Image credit: BBC / of Arctic Sea Brinicles, via http://www.chillhour.com/arctic-sea-icicle-of-death.

Is Europa covered in ice spikes?

Given that Earth’s ocean/ice interfaces are covered in ice spikes (or brinicles), and that Europa has an ocean/ice interface that’s huge, I’m just going to say “yes” here. Physics is the same everywhere in the Universe as far as we can tell, and the conditions are close enough that the phenomenon should play out the same. There’s no reason this shouldn’t be the case.

And finally…

Image credit: I’m pretty sure this wasn’t made by me using photo editing. I think this was Buzz’s favorite photo from Apollo 11.

Why haven’t we built a big inflatable extreme sports complex on the Moon?

Because everyone’s afraid of Mike Tyson.

Image credit: Mike Tyson Mysteries / Adult Swim.

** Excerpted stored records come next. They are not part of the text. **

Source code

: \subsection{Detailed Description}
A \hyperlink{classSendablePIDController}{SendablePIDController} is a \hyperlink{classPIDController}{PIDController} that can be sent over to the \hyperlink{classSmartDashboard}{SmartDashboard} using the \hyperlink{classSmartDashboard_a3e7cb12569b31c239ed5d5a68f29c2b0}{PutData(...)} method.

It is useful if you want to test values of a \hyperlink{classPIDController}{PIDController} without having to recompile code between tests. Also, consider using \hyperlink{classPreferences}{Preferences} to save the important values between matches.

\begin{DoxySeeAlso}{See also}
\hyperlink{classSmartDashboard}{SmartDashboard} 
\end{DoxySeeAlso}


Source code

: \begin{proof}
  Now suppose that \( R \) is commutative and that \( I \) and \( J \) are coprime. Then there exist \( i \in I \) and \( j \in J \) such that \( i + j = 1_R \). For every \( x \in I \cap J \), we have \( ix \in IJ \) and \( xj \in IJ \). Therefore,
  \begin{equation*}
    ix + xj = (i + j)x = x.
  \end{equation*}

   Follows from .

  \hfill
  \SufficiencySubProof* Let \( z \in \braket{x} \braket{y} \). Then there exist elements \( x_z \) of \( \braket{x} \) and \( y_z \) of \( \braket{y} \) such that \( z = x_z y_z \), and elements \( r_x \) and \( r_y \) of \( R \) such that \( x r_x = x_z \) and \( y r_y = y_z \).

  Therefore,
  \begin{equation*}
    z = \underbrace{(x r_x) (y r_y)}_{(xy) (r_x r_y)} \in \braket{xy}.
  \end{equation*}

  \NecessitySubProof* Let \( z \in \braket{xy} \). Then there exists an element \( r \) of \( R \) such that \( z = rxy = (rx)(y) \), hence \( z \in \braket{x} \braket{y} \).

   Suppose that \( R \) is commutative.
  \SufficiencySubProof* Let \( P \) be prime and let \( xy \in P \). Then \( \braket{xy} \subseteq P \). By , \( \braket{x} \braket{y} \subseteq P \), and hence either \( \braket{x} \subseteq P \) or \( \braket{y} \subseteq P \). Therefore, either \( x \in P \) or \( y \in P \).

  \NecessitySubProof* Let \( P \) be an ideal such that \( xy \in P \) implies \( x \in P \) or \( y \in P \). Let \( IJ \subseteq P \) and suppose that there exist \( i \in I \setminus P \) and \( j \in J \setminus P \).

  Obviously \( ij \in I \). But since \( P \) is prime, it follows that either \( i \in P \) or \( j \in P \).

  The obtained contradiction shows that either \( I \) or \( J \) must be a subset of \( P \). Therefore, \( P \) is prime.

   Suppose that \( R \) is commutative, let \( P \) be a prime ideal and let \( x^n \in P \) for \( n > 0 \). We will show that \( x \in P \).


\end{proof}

Also, because everyone else is afraid of Rammstein.

https://www.youtube.com/watch?v=4NAM3rIBG5k

Also, you don’t want to ever “inflate” anything against the vacuum of space, because there will be a pressure imbalance, followed by an explosion.

And at last, because — like all the other “unknowns” we want to answer — things cost money and we don’t spend enough money on awesome things. But as for this one and all the others: I’m in. Let’s go as far as we can in our quest to learn as much as we can, and find out where we wind up!